Private equity firms, including Thoma Bravo, Francisco Partners and Golden Gate Capital, are blazing the trail at the start of 2Q17. Thoma Bravo acquired Lexmark’s enterprise software business; Kofax, ReadSoft and Perceptive Software. Perceptive Software will be sold to Thoma Bravo’s existing portfolio company, Hyland Software, while Kofax and ReadSoft will serve as a new portfolio company under the Kofax brand. Francisco Partners acquired SmartBear Software, provider of software quality tools for teams. According to the press release, SmartBear has been growing at double digit rates for the past five years. Additionally, Golden Gate Capital recently acquired 20-20 Technologies Inc, a global provider of computer-aided design, business and manufacturing software for the interior design and furniture industries.

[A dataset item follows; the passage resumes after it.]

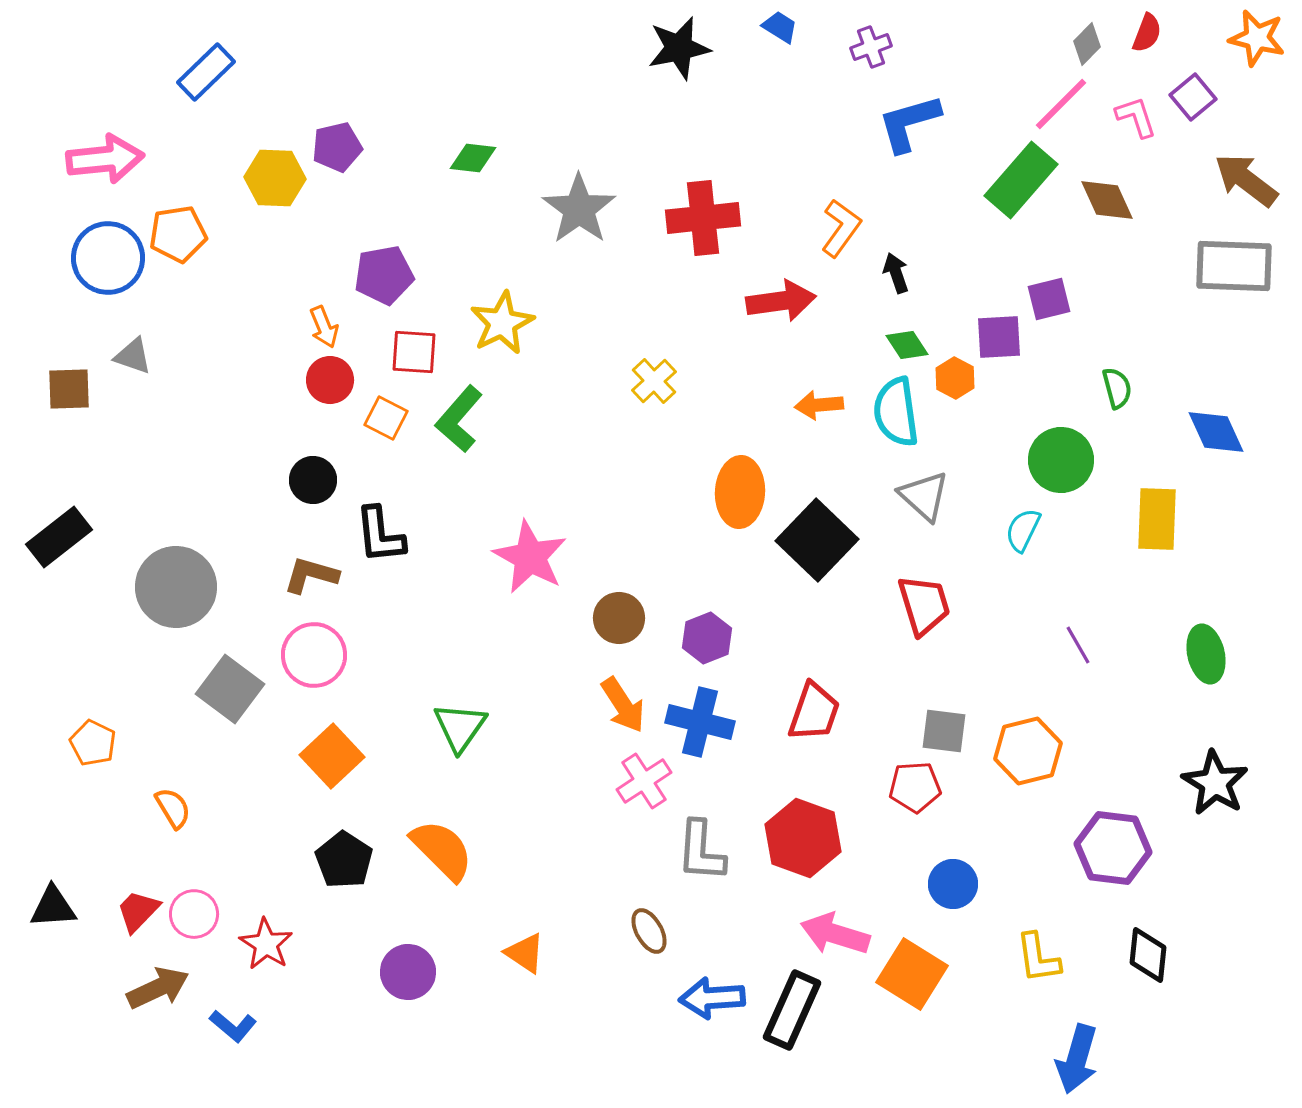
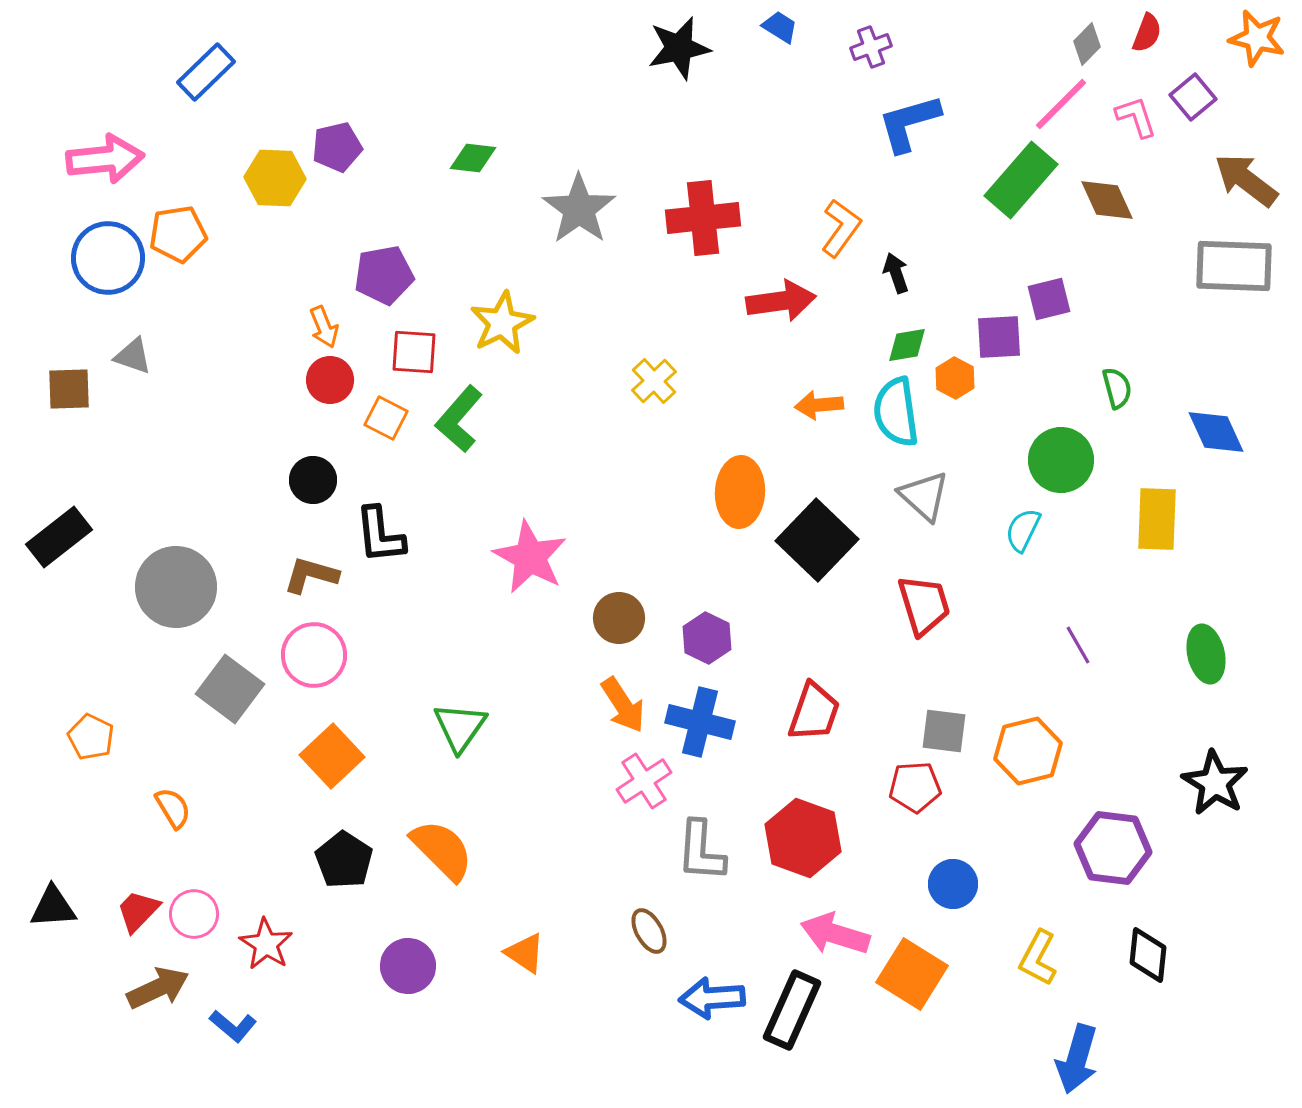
green diamond at (907, 345): rotated 66 degrees counterclockwise
purple hexagon at (707, 638): rotated 12 degrees counterclockwise
orange pentagon at (93, 743): moved 2 px left, 6 px up
yellow L-shape at (1038, 958): rotated 36 degrees clockwise
purple circle at (408, 972): moved 6 px up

For SEG’s clients, these large acquisitions mean very little on the surface. However, the downstream effect is massive for our clients and also for most software sellers. Private equity buyers are in the business of investing and growing software companies. One of their most powerful tools for growth is inorganic growth via M&A. A perfect example of this is Accruent, a software real estate and facilities management provider. Since being owned by private equity (i.e., Vista, TA, Genstar) in 2010, Accruent completed nine acquisitions in seven years, including two by Software Equity Group (i.e., 360 Facility & Evoco). Prior to 2010, Accruent had done one acquisition in 15 years. As mentioned above, private equity accounted for 44% of 1Q17 SaaS deals. However, only 8% were platform investments, the remaining 36% were bolt-on and tuck-in acquisitions used to fuel growth. More importantly, many of these bolt-on and tuck-in acquisitions were done by acquirers who never would have had the wherewithal to acquire without the deep pockets of their private equity sponsor. SEG’s most recent transaction is a perfect example. While the strategic fit between our client HomeTrak and their strategic buyer, ClearCare is terrific, I am extremely confident this deal would have never happened between these two software companies had Battery Ventures not backed ClearClare in 2016.

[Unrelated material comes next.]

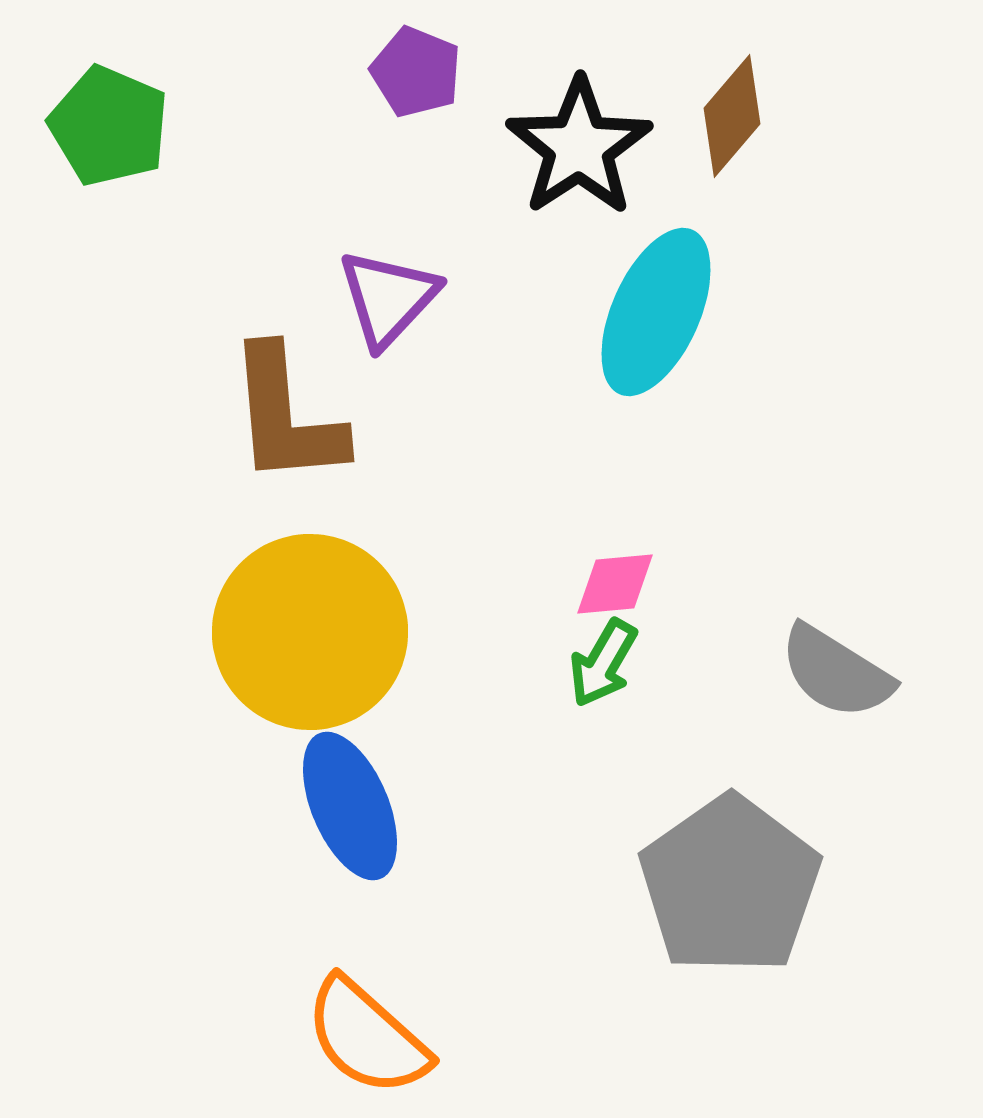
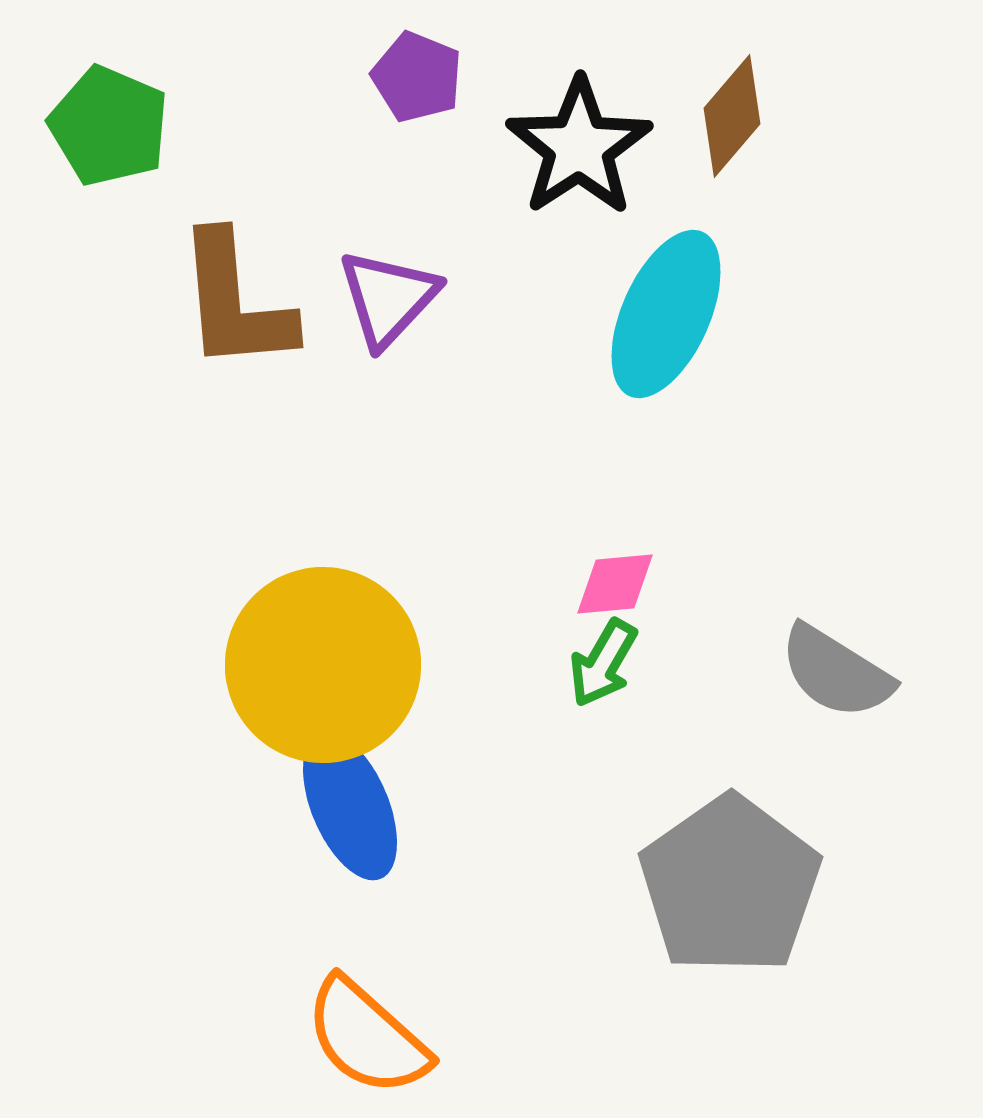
purple pentagon: moved 1 px right, 5 px down
cyan ellipse: moved 10 px right, 2 px down
brown L-shape: moved 51 px left, 114 px up
yellow circle: moved 13 px right, 33 px down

In the past couple years, a whopping number of SEG’s clients have been sold to private equity backed strategic buyers. Select examples include: ClearCare (Battery Ventures), MRI (GI Partners), HighJump (Accel-KKR), and SunGard (Silverlake et al.).
I hesitate to think what happens when the private equity markets slow. I am certain many of the deals SEG closed in the past few years would have closed at lower valuations or not at all. Obviously, a slowing private equity market would drive valuations down as result of reduced competition and fewer dollars available from lenders. But more importantly, the supply of buyers will likely have the biggest impact on would be sellers. The math is not that complex. There were nearly 2,000 software transactions in 2016, and a significant portion were tied to private equity.
Selling a software company is complex for hundreds of reasons. Perhaps the easiest part of the sale is finding a group of buyers. Unfortunately, I fear many take for granted the supply of buyers that exist today. Windows of opportunity open and close. Today, the windows are wide open. Those that over-engineer an exit may just find themselves on the outside looking in.